# Mariocarts



## Boberman (Nov 17, 2018)

These looked funny so I bought a few they are pretty damn good actually!


----------



## reallybigjesusfreak (Nov 17, 2018)

I heard those are failing miserably for pesticide.


----------



## natureboygrower (Nov 17, 2018)

reallybigjesusfreak said:


> I heard those are failing miserably for pesticide.


Only a matter of time til that hype train gets derailed imo. I'm not digging the packaging and shit.looks like they are advertising towards kids.sure they are tasty and being discreet is great and all,I just think the concentrate/cart biz is headed for scrutinizing eyes...


----------



## AnotherAnonymousToker (Jun 8, 2019)

Be really careful you don't always get oil in those.

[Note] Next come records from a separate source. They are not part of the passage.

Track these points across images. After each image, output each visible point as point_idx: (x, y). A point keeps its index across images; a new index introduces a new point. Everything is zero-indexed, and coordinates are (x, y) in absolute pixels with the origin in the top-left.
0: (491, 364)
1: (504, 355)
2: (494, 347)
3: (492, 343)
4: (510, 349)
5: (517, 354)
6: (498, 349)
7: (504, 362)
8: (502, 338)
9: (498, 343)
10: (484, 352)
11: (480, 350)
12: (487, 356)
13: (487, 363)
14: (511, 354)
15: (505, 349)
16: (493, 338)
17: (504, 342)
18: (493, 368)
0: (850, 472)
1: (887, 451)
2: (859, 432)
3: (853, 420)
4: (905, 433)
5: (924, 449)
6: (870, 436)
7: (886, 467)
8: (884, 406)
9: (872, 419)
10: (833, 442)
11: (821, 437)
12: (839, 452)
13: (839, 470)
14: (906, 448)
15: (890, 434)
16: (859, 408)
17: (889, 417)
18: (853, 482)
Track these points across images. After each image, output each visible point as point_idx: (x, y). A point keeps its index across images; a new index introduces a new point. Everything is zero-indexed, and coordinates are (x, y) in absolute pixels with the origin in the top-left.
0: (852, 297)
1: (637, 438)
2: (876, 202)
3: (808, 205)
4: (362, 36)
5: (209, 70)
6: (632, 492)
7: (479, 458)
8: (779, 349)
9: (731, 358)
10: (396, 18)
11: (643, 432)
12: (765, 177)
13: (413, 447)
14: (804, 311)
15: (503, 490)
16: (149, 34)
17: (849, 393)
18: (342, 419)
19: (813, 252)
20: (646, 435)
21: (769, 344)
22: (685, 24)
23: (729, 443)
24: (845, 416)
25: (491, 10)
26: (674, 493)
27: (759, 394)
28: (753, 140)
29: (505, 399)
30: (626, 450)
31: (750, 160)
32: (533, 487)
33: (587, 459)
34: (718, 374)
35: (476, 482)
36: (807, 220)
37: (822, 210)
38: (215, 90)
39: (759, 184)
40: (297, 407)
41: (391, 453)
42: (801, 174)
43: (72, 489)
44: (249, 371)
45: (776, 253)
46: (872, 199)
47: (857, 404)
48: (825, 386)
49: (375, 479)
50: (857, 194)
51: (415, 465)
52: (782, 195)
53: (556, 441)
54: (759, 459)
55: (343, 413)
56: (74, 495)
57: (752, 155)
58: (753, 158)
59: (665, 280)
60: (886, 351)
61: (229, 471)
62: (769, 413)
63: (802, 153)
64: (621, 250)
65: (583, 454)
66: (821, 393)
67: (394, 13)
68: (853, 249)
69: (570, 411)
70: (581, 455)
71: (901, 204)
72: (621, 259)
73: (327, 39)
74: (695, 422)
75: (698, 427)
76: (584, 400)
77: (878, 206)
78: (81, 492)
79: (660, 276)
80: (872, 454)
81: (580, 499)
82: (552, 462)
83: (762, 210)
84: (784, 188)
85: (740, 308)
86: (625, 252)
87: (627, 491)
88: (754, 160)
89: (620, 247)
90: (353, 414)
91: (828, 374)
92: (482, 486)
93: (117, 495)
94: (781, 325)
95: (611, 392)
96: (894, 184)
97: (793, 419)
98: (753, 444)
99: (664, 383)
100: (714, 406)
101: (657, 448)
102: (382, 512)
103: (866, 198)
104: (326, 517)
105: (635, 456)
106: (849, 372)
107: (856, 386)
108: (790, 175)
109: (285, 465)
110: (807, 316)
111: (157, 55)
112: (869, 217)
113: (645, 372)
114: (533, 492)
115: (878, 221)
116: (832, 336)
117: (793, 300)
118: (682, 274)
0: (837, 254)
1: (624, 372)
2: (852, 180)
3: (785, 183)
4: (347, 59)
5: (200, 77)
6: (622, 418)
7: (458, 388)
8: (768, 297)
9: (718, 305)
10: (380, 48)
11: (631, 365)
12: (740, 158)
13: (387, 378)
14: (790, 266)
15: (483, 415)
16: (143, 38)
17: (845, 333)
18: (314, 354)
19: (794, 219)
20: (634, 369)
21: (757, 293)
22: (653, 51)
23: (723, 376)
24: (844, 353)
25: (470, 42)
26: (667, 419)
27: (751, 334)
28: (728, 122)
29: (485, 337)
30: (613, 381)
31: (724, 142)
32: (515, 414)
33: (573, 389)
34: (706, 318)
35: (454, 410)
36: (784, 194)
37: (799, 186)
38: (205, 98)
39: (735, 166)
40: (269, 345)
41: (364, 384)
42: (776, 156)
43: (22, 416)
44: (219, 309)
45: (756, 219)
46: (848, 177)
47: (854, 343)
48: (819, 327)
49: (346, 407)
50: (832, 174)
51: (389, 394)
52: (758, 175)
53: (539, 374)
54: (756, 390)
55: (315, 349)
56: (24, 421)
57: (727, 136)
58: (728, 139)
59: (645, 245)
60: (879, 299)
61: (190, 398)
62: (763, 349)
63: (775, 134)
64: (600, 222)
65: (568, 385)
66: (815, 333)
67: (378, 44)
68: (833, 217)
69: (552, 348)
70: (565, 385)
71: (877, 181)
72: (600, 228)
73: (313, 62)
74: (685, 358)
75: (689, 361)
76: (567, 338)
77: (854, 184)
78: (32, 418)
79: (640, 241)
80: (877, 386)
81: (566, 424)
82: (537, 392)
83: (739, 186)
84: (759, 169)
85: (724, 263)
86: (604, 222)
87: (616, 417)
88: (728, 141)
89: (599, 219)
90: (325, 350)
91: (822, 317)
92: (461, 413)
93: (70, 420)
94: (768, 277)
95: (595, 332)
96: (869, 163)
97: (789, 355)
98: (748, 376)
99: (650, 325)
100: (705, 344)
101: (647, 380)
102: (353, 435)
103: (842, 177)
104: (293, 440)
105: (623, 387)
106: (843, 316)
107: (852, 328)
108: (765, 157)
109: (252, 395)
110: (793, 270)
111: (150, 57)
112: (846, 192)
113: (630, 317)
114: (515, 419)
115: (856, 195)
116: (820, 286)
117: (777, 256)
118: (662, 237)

FYI it's just packaging, the cartridges are empty and filled with whatever the hell someone fills it with. Make sure the oil is thick and golden and doesn't taste funny.


----------



## terpnasty (Jun 15, 2019)

Only sheeple buy those hot dog carts


----------



## DemonTrich (Jun 16, 2019)

You do know I can buy any type of fancy ass packaging and put straight up what ever I want inside, and you'll still say this was the best cart ever. ONLY from the shit packaging.

I make carts, from grow to filling the actual cart. I make my own packaging as well.

You ppl and your BS packaging think your getting a premium product.

Lmfao!


Look on dhgate. You'll see the same packaging for sale.


----------